Stamattina, mentre preparavo e avviavo la mia giornata con la radio accesa sintonizzata su una nota emittente ho sentito la speaker che introduceva il tema della mattina: parlava di piano A e piano B.
Mi spiego meglio: ha attirato la mia attenzione la storia di un taxista che guidando imitava le movenze di un batterista. Questa era la sua passione. Ma il taxi il suo lavoro. Infatti la musica difficilmente è vista come "lavoro". E difficilmente consente di guadagnarsi da vivere, per cui resta spesso un hobby, un secondo lavoro o un piano B.
Il piano B è spesso qualcosa che attira, piace di più ma non da sicurezza, non si ha modo o tempo di dedicarcisi pienamente e purtroppo resta un sogno irrealizzato, lì, nel cassetto. O anche fuori, a prender polvere e a ricordarci che è lì. A darci solo qualche assaggio di soddisfazione che però non ci basta.
La conduttrice per prima ha ammesso che in molti le hanno consigliato all'inizio della sua carriera di lasciar perdere l'idea di fare la cronista musicale, ma lei non ha "mollato" e invita gli altri a non farlo. Infatti ora è in radio a parlare, fa ciò che le piace ed è il suo lavoro. A tal proposito invita gli ascoltatori a prender coraggio e raccontare la loro esperienza.
Spesso in effetti si ha la tendenza di coltivare con impegno e devozione un piano A percepito come più sicuro, più ben visto socialmente (amici e parenti soprattutto), più remunerativo e spesso più "dentro i binari" - spesso qualcosa che somiglia al tanto amato "posto fisso".
Il piano B invece spesso è "sull'onda dell'ultima spiaggia", attira, ispira i sogni e spesso rispecchia i propri ideali, presumibilmente remunerativo ma percepito non sicuro e difficile da realizzare.
Il difficile da realizzare è tipico del piano B, perché meno comune, impegnativo, spesso richiede le tre "I" che amo tanto INIZIATIVA, INVENTIVA E IMPEGNO.
Tutte e tre in proporzioni variabili.
Non dico che sia giusto scegliere il piano A o il piano B o se sia giusto decidere di avere un piano B oppure no.
Il piano B talvolta non è un sogno ma soltanto un paracadute.
Ci sono anche persone che fanno sì che il piano B sia il privilegiato e il piano A il paracadute (su cui investire maggior tempo ma forse meno risorse): mi viene in mente l'artista che per "campare" fa l'impiegato. E fa le serate, o le mostre, dipende dall'arte :)

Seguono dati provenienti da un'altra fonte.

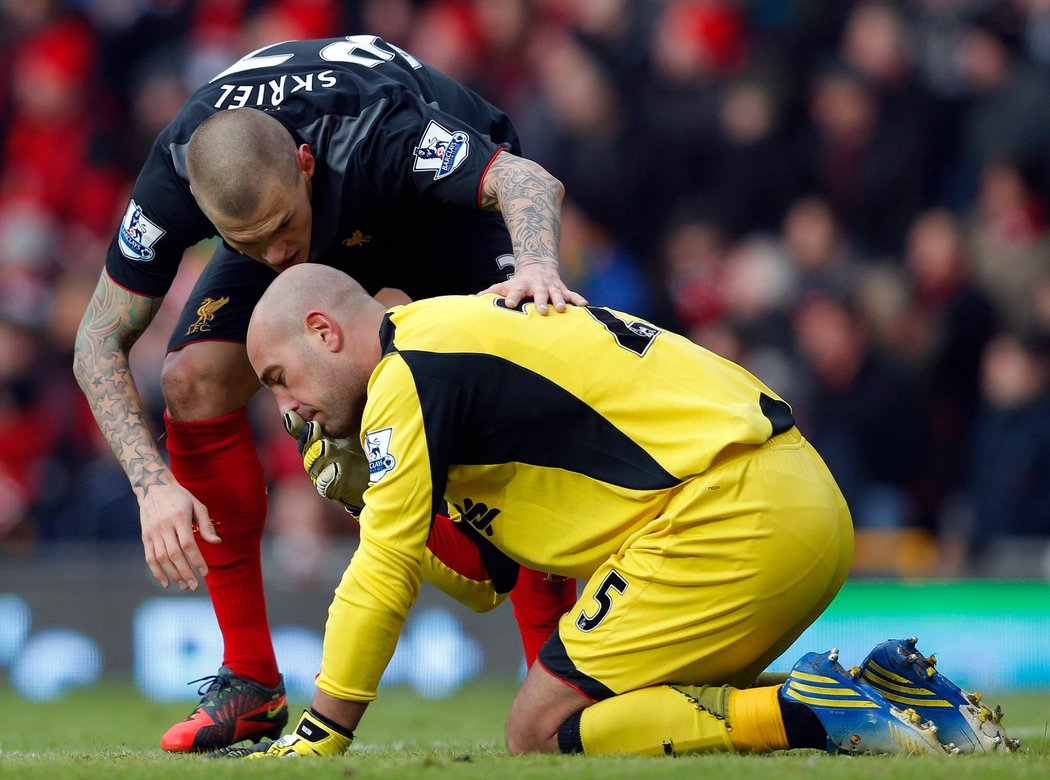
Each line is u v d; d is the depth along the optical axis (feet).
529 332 34.60
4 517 94.58
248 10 116.16
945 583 75.97
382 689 76.33
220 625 44.01
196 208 39.24
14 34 118.42
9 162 115.96
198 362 43.04
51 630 78.07
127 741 49.37
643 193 102.63
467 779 29.50
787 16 105.09
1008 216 94.84
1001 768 30.09
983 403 93.61
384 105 39.11
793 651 74.23
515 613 43.34
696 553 33.78
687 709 34.04
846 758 32.22
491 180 38.29
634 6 105.19
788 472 34.35
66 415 97.60
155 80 115.85
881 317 92.84
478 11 111.04
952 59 99.81
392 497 33.58
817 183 100.63
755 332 93.86
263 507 44.29
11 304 103.30
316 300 35.06
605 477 34.40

Non si sa quale sia giusto o sbagliato, vorrei solo farvi riflettere su un concetto che mi ricorda una mia insegnante: il principio di Pareto.
Pareto, un noto economista italiano sostiene che circa l'80% dei risultati o effetti sono dovuti al 20% degli sforzi o cause. Secondo questa regola sarebbe sufficiente l'80% degli sforzi per avere il 20% dei risultati. Sintetizzando il concetto è piuttosto chiaro: basta "poco" se ben fatto, preciso e funzionale per avere "molto".
Il più è decidere su cosa puntare, dedicarsi a cosa e in che misura e darsi degli obiettivi.
Per raggiungere degli obiettivi è infatti importante averli. E delinearli.
Sarebbe come se pensassimo di imparare a tirare con l'arco senza avere il bersaglio.
Certo, vedi quanto tiri lontano, se tiri "dritto"... ma la mira? Il risultato dove sta?
Per affinare la capacità ci vuole un bersaglio, affinché i risultati siano ben visibili e sia possibile lavorarci su.